The competitive landscape hasn't really changed in all that much. Right now, we see a little more kind of action I would say in the commercial marketplace than we do in the enterprise. Activity levels are quite high in both, but the actual buying patterns of the commercial is a little ahead right now and basically, as far as the landscape is concerned I don't really see any change and I would include IBM and XIV. We have always had high competition with IBM and it continues at about the same level. Alex Kurtz – Merriman Curhan Ford & Co.: Okay, thank you.
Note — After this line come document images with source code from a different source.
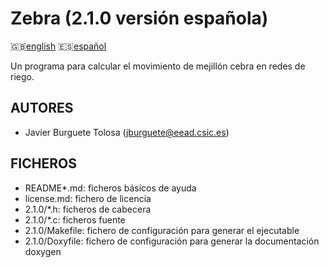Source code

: Zebra (2.1.0 versión española)
==============================

:uk:[english](README.md) :es:[español](README.es.md)

Un programa para calcular el movimiento de mejillón cebra en redes de riego.

AUTORES
-------

* Javier Burguete Tolosa (jburguete@eead.csic.es)

FICHEROS
--------

* README\*.md: ficheros básicos de ayuda
* license.md: fichero de licencia
* 2.1.0/\*.h: ficheros de cabecera
* 2.1.0/\*.c: ficheros fuente
* 2.1.0/Makefile: fichero de configuración para generar el ejecutable
* 2.1.0/Doxyfile: fichero de configuración para generar la documentación doxygen
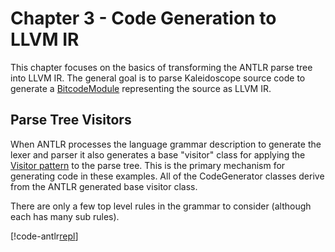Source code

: # Chapter 3 - Code Generation to LLVM IR
This chapter focuses on the basics of transforming the ANTLR parse tree into LLVM IR. The general goal is to
parse Kaleidoscope source code to generate a [BitcodeModule](xref:Llvm.NET.BitcodeModule) representing the
source as LLVM IR.

## Parse Tree Visitors
When ANTLR processes the language grammar description to generate the lexer and parser it also generates a
base "visitor" class for applying the [Visitor pattern](https://en.wikipedia.org/wiki/Visitor_pattern) to
the parse tree. This is the primary mechanism for generating code in these examples. All of the CodeGenerator
classes derive from the ANTLR generated base visitor class.

There are only a few top level rules in the grammar to consider (although each has many sub rules).

[!code-antlr[repl](../../../Samples/Kaleidoscope/Kaleidoscope.Parser/Kaleidoscope.g4?start=181&end=187)]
Okay. Well in closing, I just like to remind you that we really do believe that our business model is serving us quite well and is working as is evidenced that we are weathering this pretty tough economics doing fairly well. We have a strong product portfolio and cycle going for us right now. We are focused on, what we think is going to be four very large, very high growth markets in IT, which will help our future, and gives us confidence. We continue to focus as David has told you on our cost structure. And I think the most important thing, which is a little bit of an intangible if you could be inside of the EMC and feel. The people of EMC are excited and VMware are excited about the future and kind of pump and with that I would like to, as always thank you for being with us. It is great chatting with you and we look forward to seeing you soon.